-- Passage provided --
begin

ROOKS COUNTY, KANSAS


Genealogical Particulars - DeSerres

Submitted by Larry Desaire


From the 11th to the 13th centuries, there was a general movement of religious renewal and a search for new inspirations of all kinds, the whole attesting to the many works on advanced ideas, the principles proposed and the events that happened around the Mediterranean and in Europe, mostly in what would one day become the regions of Spain and France.

One can cite the incidents of influence on the Diaspora: the Moslem conquests, the Crusades, the Catharism (1000-1350), the writings of Saint
Bernard (1145), the Councils of Toulouse (1119) of Tours (1163) and of Latran (1179), the Commentaries on Aristotle by Averroes (1150), the
constitutions of the Franciscan and Dominican communities, the founding of the Universities of Paris (1215 and 1257) of Montpellier (1221 and 1289) and of Toulouse (1229), the teachings of Roger Bacon (1230-1250), the conversations, long forgotten, between Pope Alexander III and an Almohade ,Sultan of Spain, at Montpellier in 1179: with Francis of Assisi at Damiette in 1229 during the Fifth Crusade with Sultan Malik-al-Kamil, nephew of Saladin, and finally, the results of the explorations in Asia by Marco Polo (1271-1295), and even the explanations of the roundness of the Earth given by the Florentine Bruno Latini around 1265, 250 years before Copernicus and 350 years before Galileo.

end

-- Dataset content --
begin

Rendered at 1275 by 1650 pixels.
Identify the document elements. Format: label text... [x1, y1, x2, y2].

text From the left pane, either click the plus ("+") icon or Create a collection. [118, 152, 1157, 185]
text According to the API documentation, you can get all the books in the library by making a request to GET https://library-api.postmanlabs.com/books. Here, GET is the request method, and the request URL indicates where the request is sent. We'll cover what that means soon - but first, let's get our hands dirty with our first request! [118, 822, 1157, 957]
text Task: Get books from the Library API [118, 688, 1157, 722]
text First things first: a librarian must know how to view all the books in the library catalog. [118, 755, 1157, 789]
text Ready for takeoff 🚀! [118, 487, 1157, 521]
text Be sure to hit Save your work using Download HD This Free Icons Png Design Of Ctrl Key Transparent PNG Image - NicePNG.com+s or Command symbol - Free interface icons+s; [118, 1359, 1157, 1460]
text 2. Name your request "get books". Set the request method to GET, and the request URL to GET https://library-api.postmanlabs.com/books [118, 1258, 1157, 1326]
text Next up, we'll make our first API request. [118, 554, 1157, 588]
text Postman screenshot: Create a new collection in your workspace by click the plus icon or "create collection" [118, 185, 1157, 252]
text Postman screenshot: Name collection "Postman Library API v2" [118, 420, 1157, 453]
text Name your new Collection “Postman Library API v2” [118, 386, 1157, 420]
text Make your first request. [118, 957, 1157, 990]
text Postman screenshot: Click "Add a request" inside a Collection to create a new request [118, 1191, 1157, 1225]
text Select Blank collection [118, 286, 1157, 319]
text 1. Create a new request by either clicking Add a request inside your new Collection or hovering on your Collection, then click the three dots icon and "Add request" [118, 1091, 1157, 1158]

end

-- Set tasks --
**1)** Output the genealogy text from "Submitted by Larry" up to and including "Spain and France.".
**2)** Format as a JSON list of strings the record lines from the line with "text From the" up to and including the line with "text Be sure", one string per line, leaving out blank lines.
The genealogy text and the records are unrelated material.

-- The answers --
**1)**
Submitted by Larry Desaire


From the 11th to the 13th centuries, there was a general movement of religious renewal and a search for new inspirations of all kinds, the whole attesting to the many works on advanced ideas, the principles proposed and the events that happened around the Mediterranean and in Europe, mostly in what would one day become the regions of Spain and France.

**2)**
[
  "text From the left pane, either click the plus (\"+\") icon or Create a collection. [118, 152, 1157, 185]",
  "text According to the API documentation, you can get all the books in the library by making a request to GET https://library-api.postmanlabs.com/books. Here, GET is the request method, and the request URL indicates where the request is sent. We'll cover what that means soon - but first, let's get our hands dirty with our first request! [118, 822, 1157, 957]",
  "text Task: Get books from the Library API [118, 688, 1157, 722]",
  "text First things first: a librarian must know how to view all the books in the library catalog. [118, 755, 1157, 789]",
  "text Ready for takeoff 🚀! [118, 487, 1157, 521]",
  "text Be sure to hit Save your work using Download HD This Free Icons Png Design Of Ctrl Key Transparent PNG Image - NicePNG.com+s or Command symbol - Free interface icons+s; [118, 1359, 1157, 1460]"
]